Debnam used the story to deliver a message for fathers. He said it’s the father’s role is to pass information on to children. He asked “did you leave the children’s money at the whiskey store?” and asked fathers if they take their children to church.
“They charge the fathers with telling the children why those stones were in the Jordan,” he said. “They cannot answer the questions if they’re not at home,” he added.
Debnam went on to describe historic people and events. He described President Abraham Lincoln’s role in ending slavery, and in ending the Civil War. He spoke about minister John Newton, who was involved with the slave trade, but became an abolitionist.
Debnam spoke about abolitionist Frederick Douglass, of the contributions of black soldiers in the Civil War, of the Rev. Martin Luther King Jr., and of Julius Rosenwald, former president of Sears, Roebuck & Co. and Jewish philanthropist who made donations to black institutions, among other causes.
He described those people, and others, as “stones” that he said helped black people come out of slavery.
“I’m telling you some of these things here – (these are) stones – we need to honor them, we need to honor them the way we live,” he said.
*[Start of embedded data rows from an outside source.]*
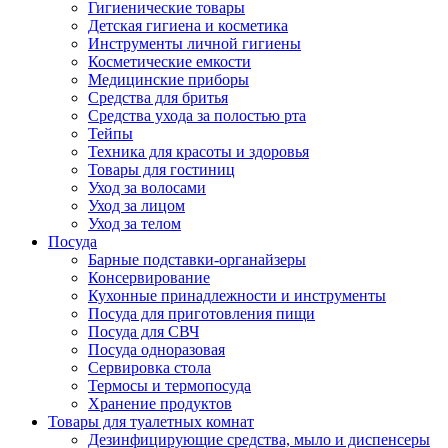
Гигиенические товары
Детская гигиена и косметика
Инструменты личной гигиены
Косметические емкости
Медицинские приборы
Средства для бритья
Средства ухода за полостью рта
Тейпы
Техника для красоты и здоровья
Товары для гостиниц
Уход за волосами
Уход за лицом
Уход за телом
Посуда
Барные подставки-органайзеры
Консервирование
Кухонные принадлежности и инструменты
Посуда для приготовления пищи
Посуда для СВЧ
Посуда одноразовая
Сервировка стола
Термосы и термопосуда
Хранение продуктов
Товары для туалетных комнат
Дезинфицирующие средства, мыло и диспенсеры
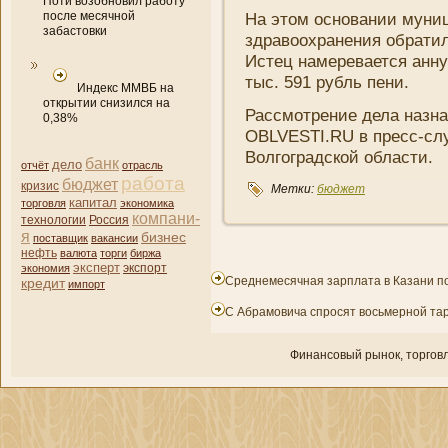
Поти возобновил работу
после месячной
На этом основани­и муни
забастовки
здравоохранени­я обрати
Истец намеревается анну
тыс. 591 рубль пени­.
Индекс ММВБ на
открытии снизился на
Рассмотрени­е дела назн
0,38%
OBLVESTI.RU в пресс-сл
Волгоградской области.
банк
дело
отчёт
отрасль
работа
бюджет
кризис
Метки:
бюджет
капитал
торговля
экономика
компани­
технологии
Россия
я
бизнес
поставщик
вакансии
нефть
валюта
торги
биржа
эксперт
экономия
экспорт
Среднемесячная зарплата в Казани по
кредит
импорт
С Абрамовича спросят восьмерной та
Финансовый рынок, торгοвл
James Osler, a church member and a faculty member at the N.C. Central University School of Education, said Debnam was the mentor of his mentor.
“It’s just powerful to know you still have that legacy and leadership,” he said.
Beverly Graham, church secretary, praised Debnam’s use of the Bible in relating cultural and historical information.
“That’s something for our young black men to strive for,” she said, speaking of his graduation from college at age 15.